Another thing I noticed was how attached we had become to some things. Early in our marriage we had made the decision to buy only quality household goods. Even in our smallish living quarters in Germany, Marlyn was looking ahead to furnishing her future dream house. Our lovely furniture was durable, but bulky. Too bulky to ship to the Philippines. Especially with no dream house in place yet. Due to Marlyn’s attachment to it we missed an opportunity or two for selling it in complete sets. Waiting till the last minute meant that much of it was sold or given away piece by piece. She was able to keep anything that fit into the trusty balikbayan box. Her good German china and crystal, her high end cookware, and of course the chandelier of Bohemian crystal. All of the things vitally important to her love of cooking and entertaining.

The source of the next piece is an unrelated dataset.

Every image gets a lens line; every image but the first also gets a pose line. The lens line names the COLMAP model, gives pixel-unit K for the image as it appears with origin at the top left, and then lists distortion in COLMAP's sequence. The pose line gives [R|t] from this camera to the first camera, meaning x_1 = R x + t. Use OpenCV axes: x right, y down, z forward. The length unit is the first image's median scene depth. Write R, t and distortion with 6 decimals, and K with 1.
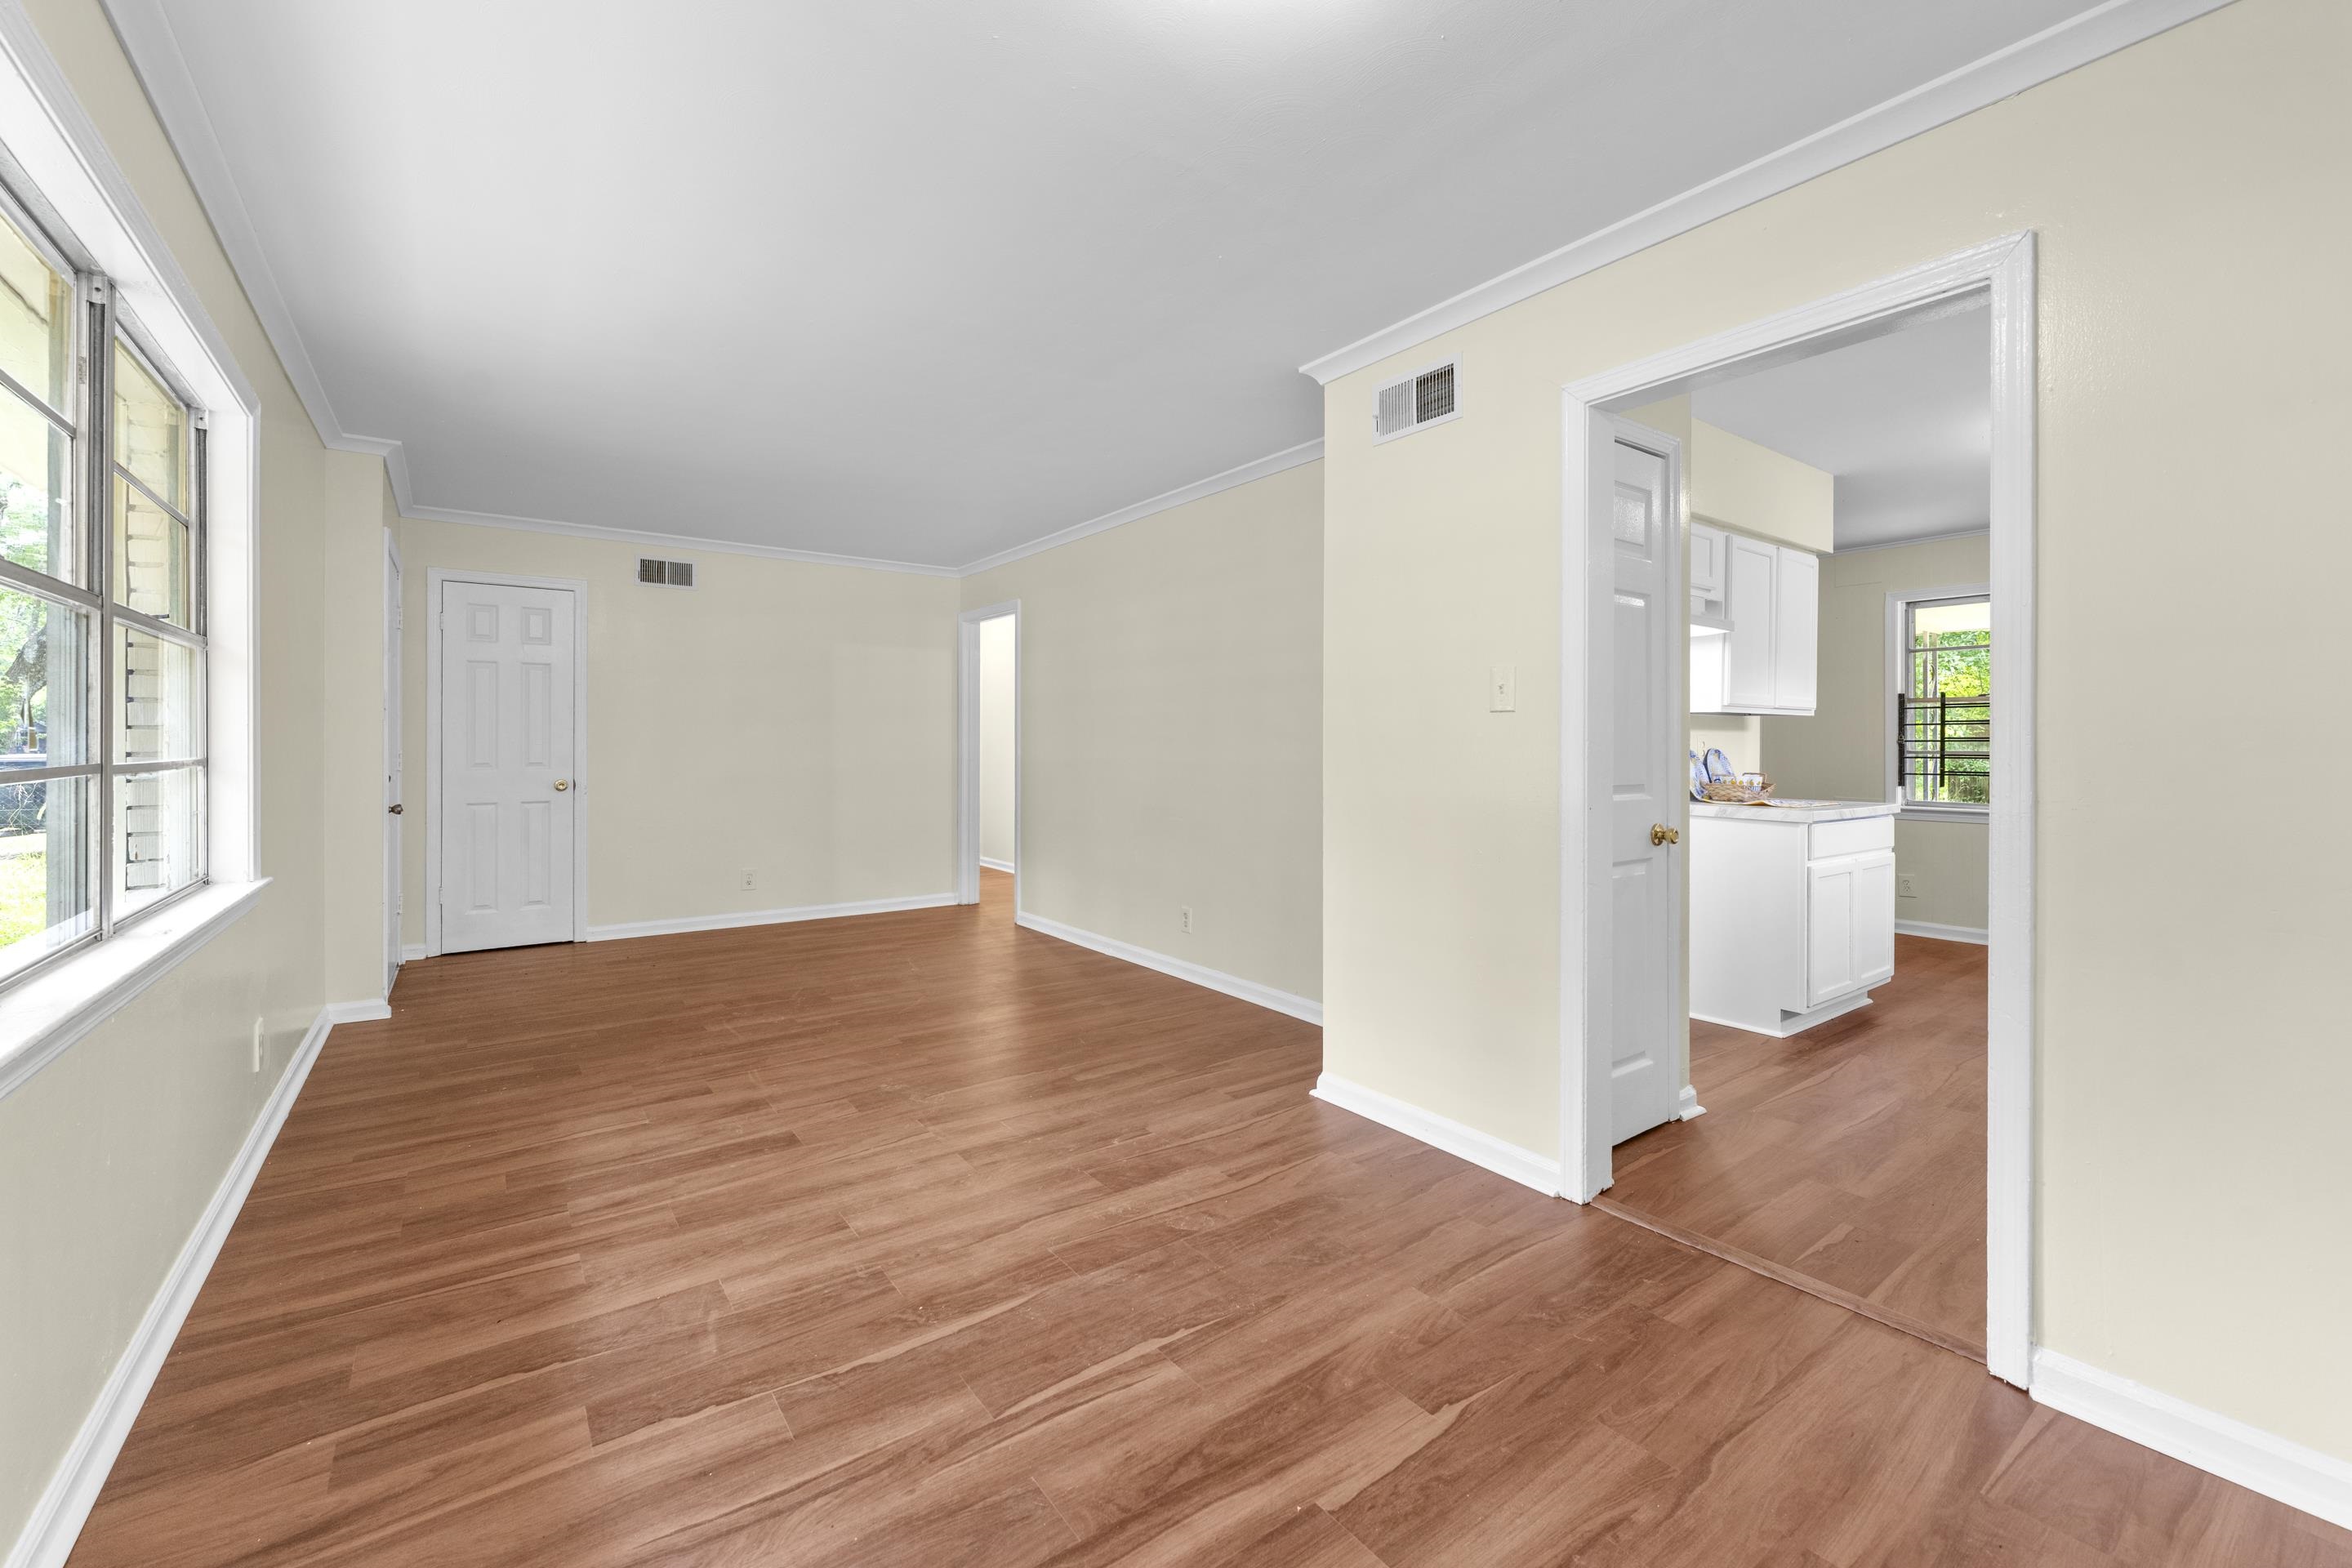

For myself, I had been involved in the field of living history for decades, both as a hobby and professionally. I had a large collection of specialty clothing and weaponry that I was rather attached to. It took a while for it to sink in, but I finally realized that I would never need this stuff again. After that, it was fairly simple to dispose of it. My library, however…… That was a different story altogether.
Reading has been an important part of my life since childhood. I grew up in a house full of books. As my siblings and I grew up and left home, we carried our favorites with us, and added to them over a lifetime of learning. Nearly half of my books were older than I am, and showed the wear. I couldn’t justify the space they would occupy in a climate that would destroy them in a short time. Still, I hated to part with them.
It actually took me longer than it should have to come to a workable solution. But after much sentimental delay, I hit on a plan. Instead of worrying over which ones I would leave behind, I approached it from another angle. I asked myself which ones I absolutely had to have. At first it was easy. All my reference books on livestock and farm management went into the keep box. Then came books on the Philippines. Language, culture, history, wildlife, all stayed. After that, I began to struggle.
It was a long drawn out process to decide what to do with them. In the end, I allowed myself one book from those I’d had since childhood. I decided on “Swiftwater” by Paul Annixter. A reminder of a way of life I admire and aspire to.
It still took a while to dispose of the rest. Used book stores did not want to buy them. Still, I couldn’t bring myself to throw them out. Some of them found homes with friends of like interests, and family. The rest I finally donated to the used book shop and thrift stores.
We made a few last runs to the LBC warehouse. We attended a round of going away parties with family, workmates, and horseback riding companions. Then, at last, it was down to sleeping on mats and eating out with gift cards saved from last Christmas. It was time to pack the suitcases and move!